Personal life
- Education: Yeshiva University

Religious life
- Religion: Judaism
- Denomination: Orthodox
- Synagogue: Ohr Hatorah, Bergenfield, New Jersey
- Yeshiva: RIETS
- Semikhah: RIETS

= Zvi Sobolofsky =

American rosh yeshiva

Zvi Sobolofsky is an American rabbi who is a rosh yeshiva at Yeshiva University in New York City.

Sobolofsky studied at Yeshivat Kerem B'Yavneh and Yeshiva University; graduating in 1987, he was named valedictorian of the Mazer Yeshiva Program. He then attended the Rabbi Isaac Elchanan Theological Seminary (RIETS), finishing in 1990 and graduated from the Azrieli Graduate School of Jewish Education and Administration in 1996.

He was appointed Rosh Yeshiva in the spring of 2002 and began teaching Talmud at Yeshiva University and its affiliated RIETS in the fall of that year.

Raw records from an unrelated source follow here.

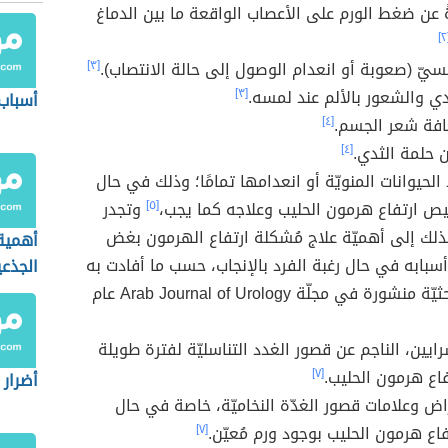
ً عن ضغط الورم على الأعصاب الواقعة ما بين الدماغ
[
نسيّ (صعوبة أو انعدام الوصول إلى حالة الانتصاب).
[٣]
دي والشعور بالألم عند لمسه.
[٣]
أسباب
افة شعر الجسم.
[٤]
ن حلمة الثدي.
[٤]
لحيوانات المنويّة أو انعدامها تمامًا؛ وذلك في حال
 ارتفاع هرمون الحليب وعلاجه كما يجب،
[٥]
وتجدر
ذلك إلى أهميّة علاج مُشكلة ارتفاع الهرمون بغض
أهمية 
أسبابه في حال رغبة الفرد بالإنجاب، حسب ما أفادت به
الجذعي
مُراجعة بحثيّة منشورة في مجلّة Arab Journal of Urology عام
رايين، الناجم عن قصور الغدد التناسليّة لفترة طويلة
اع هرمون الحليب.
[٧]
أضرار 
ض وعلامات قصور الغدّة النخاميّة، خاصة في حال
فاع هرمون الحليب بوجود ورم مُعيّن.
[٧]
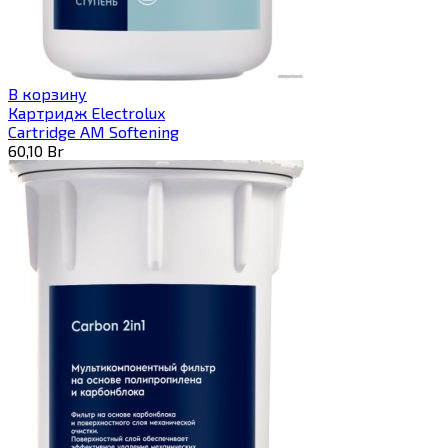
В корзину
Картридж Electrolux
Cartridge AM Softening
60,10
Br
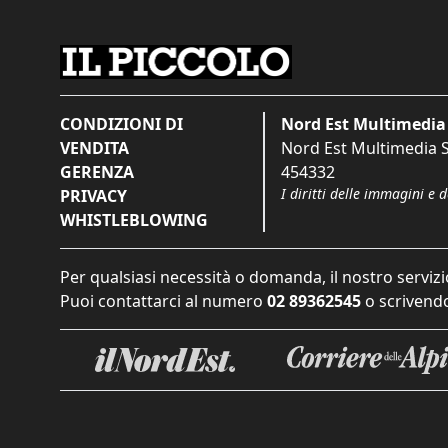
CONDIZIONI DI
Nord Est Multimedia 
VENDITA
Nord Est Multimedia S.
GERENZA
454332
I diritti delle immagini e 
PRIVACY
WHISTLEBLOWING
Per qualsiasi necessità o domanda, il nostro servizi
Puoi contattarci al numero
02 89362545
o scrivendo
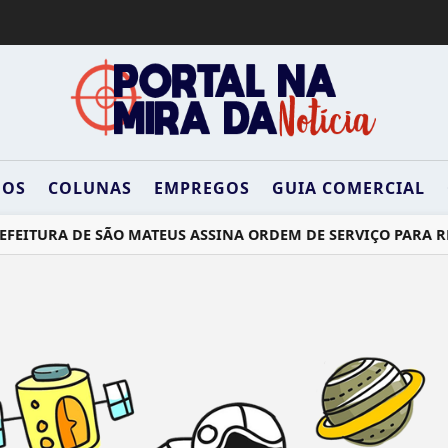
DOS
COLUNAS
EMPREGOS
GUIA COMERCIAL
FEITURA DE SÃO MATEUS ASSINA ORDEM DE SERVIÇO PARA RE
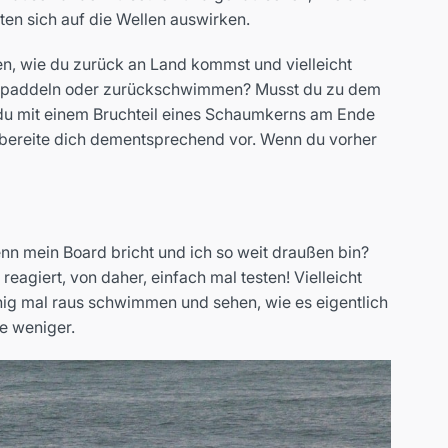
en sich auf die Wellen auswirken.
en, wie du zurück an Land kommst und vielleicht
use paddeln oder zurückschwimmen? Musst du zu dem
 du mit einem Bruchteil eines Schaumkerns am Ende
d bereite dich dementsprechend vor. Wenn du vorher
nn mein Board bricht und ich so weit draußen bin?
agiert, von daher, einfach mal testen! Vielleicht
hig mal raus schwimmen und sehen, wie es eigentlich
e weniger.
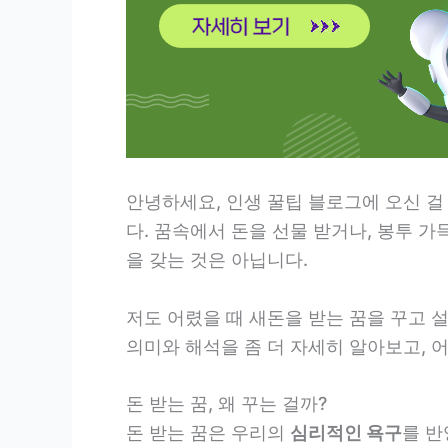
안녕하세요, 인생 꿀팁 블로그에 오신 걸
다. 꿈속에서 돈을 선물 받거나, 봉투 가
을 갖는 것은 아닙니다.
저도 어렸을 때 새돈을 받는 꿈을 꾸고 
의미와 해석을 좀 더 자세히 알아보고, 
돈 받는 꿈, 왜 꾸는 걸까?
돈 받는 꿈은 우리의
심리적인 욕구
를 반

His shiur has gained much popularity in its short existence, and is currently one of the most popular shiurim in the Yeshiva. Some credit this popularity to his ability to blend the teaching styles of his two teachers, Mordechai Willig and Hershel Schachter. Willig is known for his focus towards practical understanding and Schachter is known for his ability to present topics in the Talmud in a broader context. Sobolofsky blends these two styles to form a unique package that many students find most rewarding.
In addition to his role as Rosh Yeshiva in RIETS, Sobolofsky also serves as the spiritual leader of Congregation Ohr HaTorah in Bergenfield, New Jersey, where he is a resident. His synagogue has attracted many Orthodox Jews to the community. Sobolofsky also lectures at the Bergen County Beis Medrash Program (BCBM) housed at Congregation Bnai Yeshurun in Teaneck, New Jersey.

Prior to his appointment as Rosh Yeshiva, Sobolofsky was a fellow of the Gruss Kollel Elyon and then went on to teach in Yeshiva University's Stone Beis Medrash Program (SBMP) for seven years.

During the summer months, Sobolofsky served as Rosh Kollel for the Beis Medrash Program at Camp Morasha. In the summer 2008, he joined Roshei Yeshiva Hershel Schachter and Mayer Twersky at the NCSY Kollel in Israel.

==Published works==
Sobolofsky is the author of a sefer, Reishis Koach, on Maseches Bechoros, Mekor Haberacha on major sugyos in Shas, as well as a book published by YU Press about the laws of Niddah. He is also the author of Kol Chosson: Foundations of the Jewish Wedding, which presents his notes on Maseches Kiddushin together with practical halacha based on the rulings of Hershel Schachter and Mordechai Willig. He is also a regular contributor to TorahWeb, where he has published many articles on the Weekly Torah Portion and Yomim Tovim.